» TRECHO PARA ANÁLISE:
┌────────
Mesmo quando o leite coalhava (azedava na língua do povo), que muito acontecia nas condições domesticas e o processo artesanal de produção, nada se perdia.
Nas aldeias pobres do leste europeu, com este leite produziam queijo branco caseiro que se conservava durante muito tempo em relação à matéria prima, o leite, que logo se deteriorava.

Com a chegada dos bondes a este subúrbio, o "santo" Meierle se mandava (viajava) para o Recife duas vezes por semana.
Levava a sua produção de coalhada num grande "sloi" (Um garrafão de vidro de boca bem larga) "tapado" (coberto, na língua do povo) com um trapo de pano branco como neve para evitar poeira, moscas e outras impurezas que eventualmente poderiam cair no seu interior. 
Poeira, não, porem qualquer inseto que caísse no produto já elaborado, o contaminava e o transformava em "não casher" e absolutamente inutilizado para alimento de judeu crente ortodoxo. O santo cuidava demais por servir um alimento produzido no seu sitio segundo as regras mais severas da "cashrut".
Levava ademais uma lata com manteiga de cor amarela. Tudo de fabricação caseira artesanal.
Um meninote que vivia no sitio acompanhava o senhor Meierel e ajudava com os vasilhames para subir e descer dos bondes e perambular pelas ruas do bairro da Boa Vista no Recife.
A venda da coalhada era feita na porta das casas.
Usava uma grande concha de sopa para despejar o produto direto nas panelas das freguesas. Quatro conchas bem cheiinhas eram consideradas um litro e o pagamento de acordo.
Naquele tempo não era muito normal ver o "santo" ser chamado aos postigos das casas de não judeus quando ele passava no Bairro da Boa Vista vendendo os produtos do seu sitio (Bairro mormente de população judaica).
└────────
Dados de pontos-chave do corpo ou da mão
┌────────
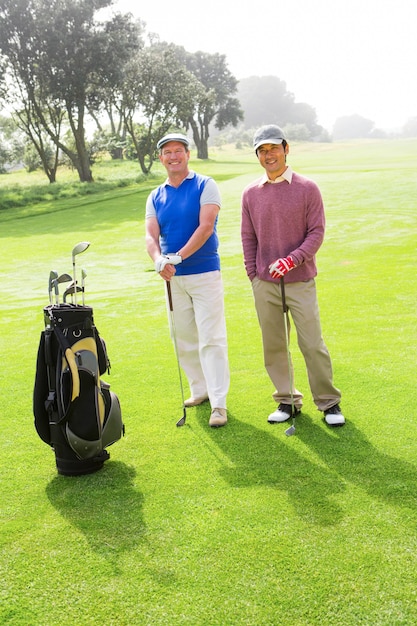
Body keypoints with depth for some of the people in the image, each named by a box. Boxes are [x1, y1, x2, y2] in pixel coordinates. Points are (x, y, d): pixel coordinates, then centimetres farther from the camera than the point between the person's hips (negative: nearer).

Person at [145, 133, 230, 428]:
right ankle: (200, 389, 28)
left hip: (205, 273, -5)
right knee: (184, 338, 12)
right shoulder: (155, 197, 9)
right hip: (173, 278, 5)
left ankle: (219, 403, -4)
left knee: (211, 339, -7)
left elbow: (206, 227, -16)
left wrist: (178, 256, -25)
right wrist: (159, 260, -24)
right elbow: (151, 235, -2)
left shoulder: (205, 186, -4)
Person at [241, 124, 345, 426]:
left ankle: (329, 402, 12)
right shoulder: (251, 193, 7)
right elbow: (248, 237, 11)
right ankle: (288, 400, 21)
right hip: (264, 285, 3)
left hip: (300, 282, -3)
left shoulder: (308, 188, -1)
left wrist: (292, 260, -17)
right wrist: (254, 276, 4)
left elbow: (317, 232, -4)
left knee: (313, 344, -2)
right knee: (274, 346, 7)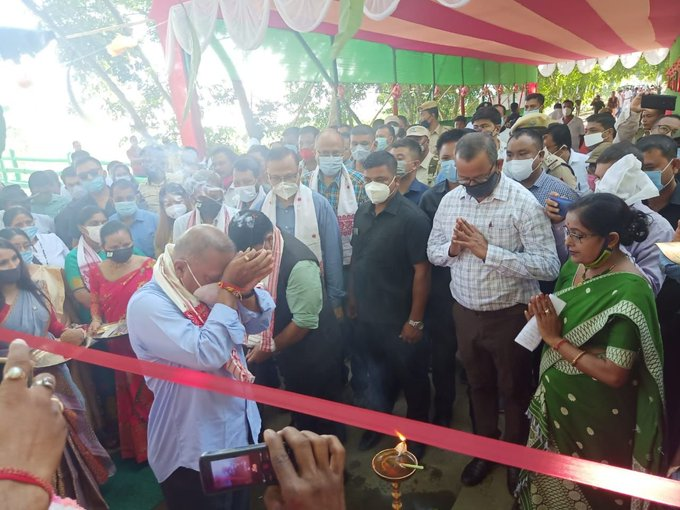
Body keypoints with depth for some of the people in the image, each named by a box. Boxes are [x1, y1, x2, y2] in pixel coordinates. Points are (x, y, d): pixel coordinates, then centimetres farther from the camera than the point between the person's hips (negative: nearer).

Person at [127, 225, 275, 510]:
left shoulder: (206, 284, -1)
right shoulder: (147, 304, -23)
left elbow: (258, 324, -1)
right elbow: (208, 354, -34)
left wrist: (245, 289, -20)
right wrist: (229, 290, -30)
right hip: (194, 451, -7)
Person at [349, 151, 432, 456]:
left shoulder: (412, 218, -16)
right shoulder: (362, 214, 2)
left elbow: (421, 271, -17)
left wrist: (415, 320, -17)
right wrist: (352, 301, 9)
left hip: (399, 320, -5)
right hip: (366, 316, 5)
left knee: (411, 378, 14)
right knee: (377, 373, 23)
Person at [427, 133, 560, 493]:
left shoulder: (523, 202, -18)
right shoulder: (450, 200, -1)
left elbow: (549, 266, -23)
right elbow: (433, 251, 8)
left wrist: (488, 251, -27)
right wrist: (452, 248, -15)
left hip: (509, 314, -4)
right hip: (465, 312, 5)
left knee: (514, 390, 17)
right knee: (478, 385, 23)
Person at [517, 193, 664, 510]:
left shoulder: (629, 291, -27)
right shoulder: (575, 266, -4)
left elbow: (615, 374, -28)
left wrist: (555, 339, -24)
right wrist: (541, 318, -13)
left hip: (595, 415, -6)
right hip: (556, 399, 6)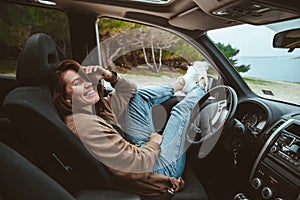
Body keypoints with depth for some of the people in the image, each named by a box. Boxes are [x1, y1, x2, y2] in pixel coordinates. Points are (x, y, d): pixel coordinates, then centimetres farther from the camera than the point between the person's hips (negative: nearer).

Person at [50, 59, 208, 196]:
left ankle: (181, 84, 34)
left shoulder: (96, 106, -2)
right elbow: (138, 163, -32)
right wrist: (155, 142, -12)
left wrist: (109, 75, -7)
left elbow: (129, 90, 11)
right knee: (181, 110, 1)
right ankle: (199, 87, 35)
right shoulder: (85, 124, -31)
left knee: (141, 95, 12)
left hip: (141, 150, 9)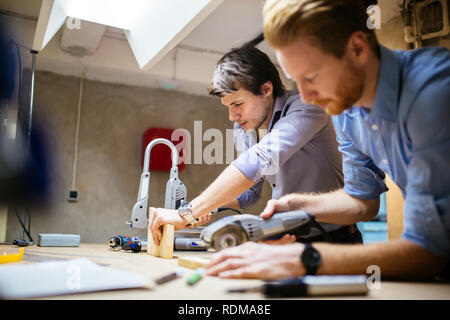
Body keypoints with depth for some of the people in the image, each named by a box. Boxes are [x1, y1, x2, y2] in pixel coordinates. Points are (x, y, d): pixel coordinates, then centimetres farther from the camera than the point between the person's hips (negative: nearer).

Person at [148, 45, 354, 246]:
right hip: (287, 240, 6)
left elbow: (262, 160, -32)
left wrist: (188, 212, -33)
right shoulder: (243, 128, 5)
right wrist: (205, 208, -3)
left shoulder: (304, 107, -17)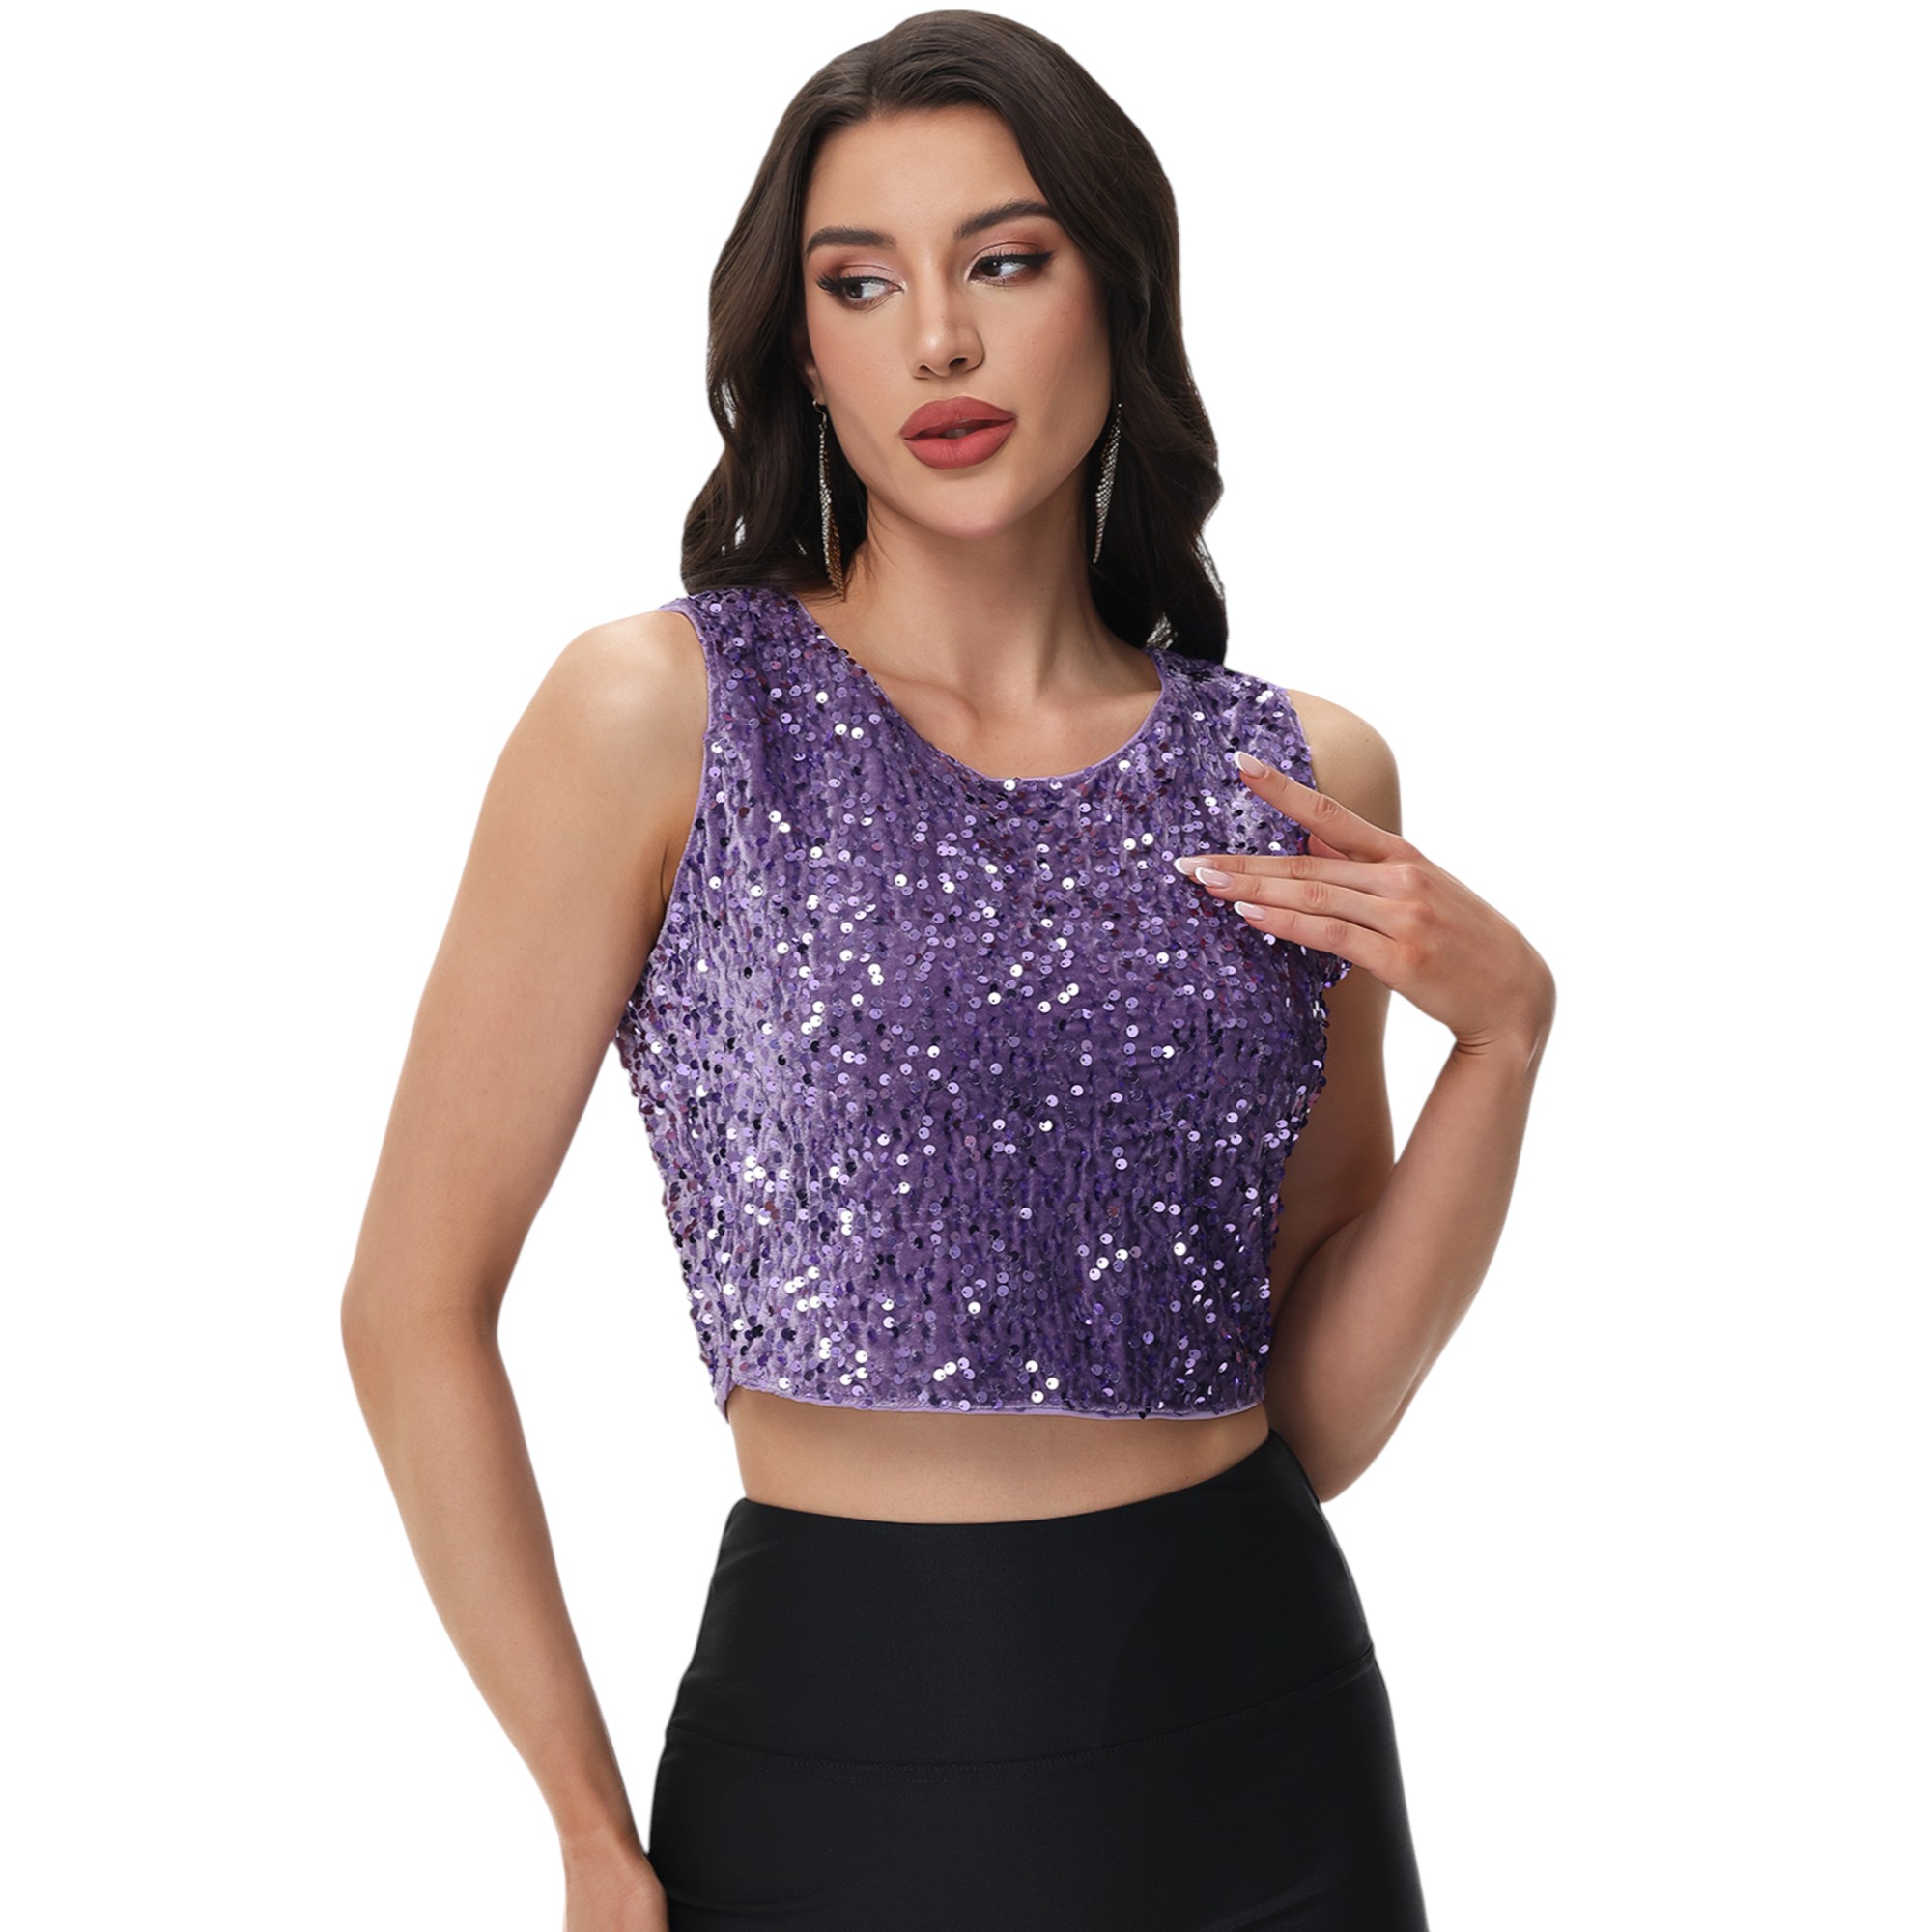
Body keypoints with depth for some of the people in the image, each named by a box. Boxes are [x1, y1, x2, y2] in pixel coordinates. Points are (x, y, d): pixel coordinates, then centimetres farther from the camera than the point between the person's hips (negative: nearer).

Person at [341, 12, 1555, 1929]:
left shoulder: (1303, 777, 2)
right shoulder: (659, 710, -8)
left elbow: (1315, 1420, 4)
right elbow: (417, 1303, -6)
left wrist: (1499, 1032, -9)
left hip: (1265, 1742, 3)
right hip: (845, 1749, -2)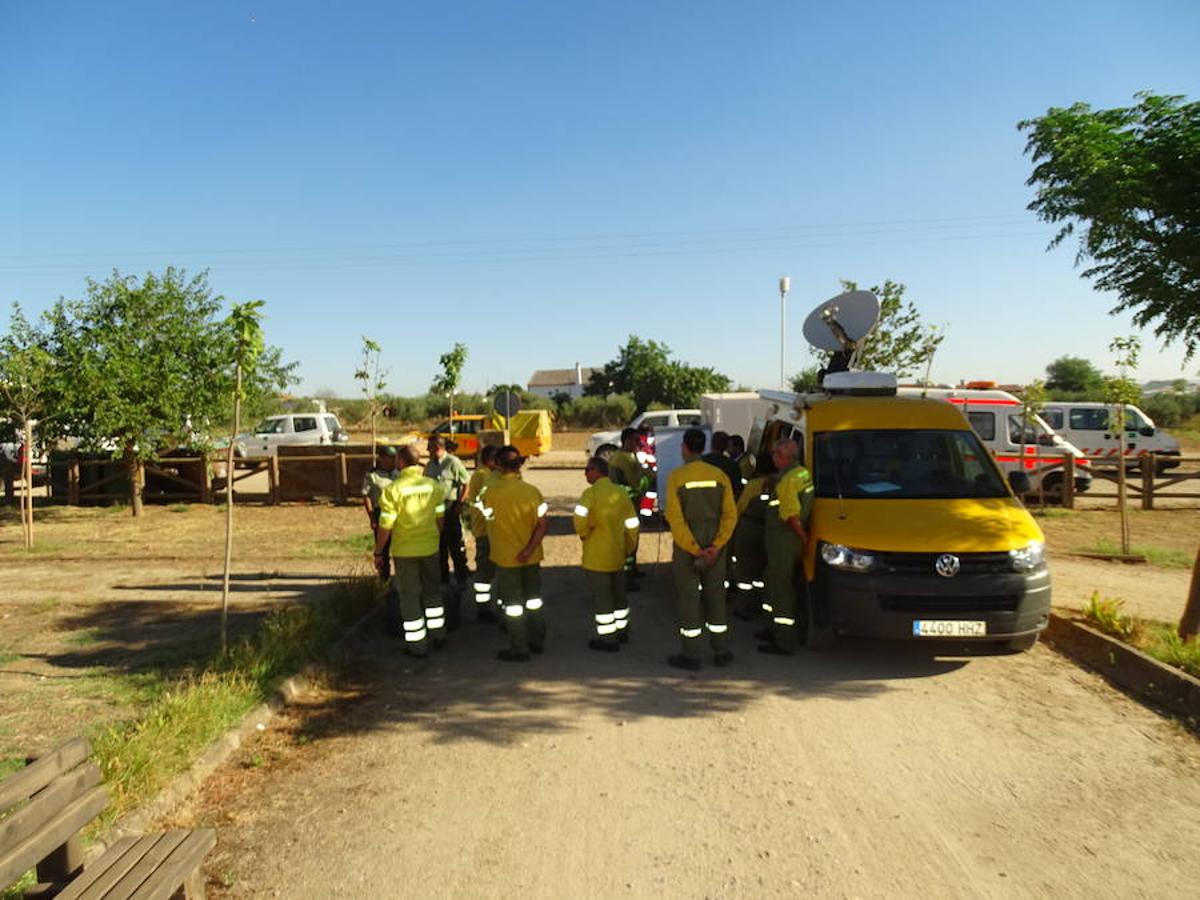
└────────
Copie, sem qualquer alteração, tudo o que vai de "Levava a sua" até "fabricação caseira artesanal." no relato sobre a venda de coalhada. O material fornecido não é necessário para esta atividade.

» CAMPO DE RESPOSTA:
Levava a sua produção de coalhada num grande "sloi" (Um garrafão de vidro de boca bem larga) "tapado" (coberto, na língua do povo) com um trapo de pano branco como neve para evitar poeira, moscas e outras impurezas que eventualmente poderiam cair no seu interior. 
Poeira, não, porem qualquer inseto que caísse no produto já elaborado, o contaminava e o transformava em "não casher" e absolutamente inutilizado para alimento de judeu crente ortodoxo. O santo cuidava demais por servir um alimento produzido no seu sitio segundo as regras mais severas da "cashrut".
Levava ademais uma lata com manteiga de cor amarela. Tudo de fabricação caseira artesanal.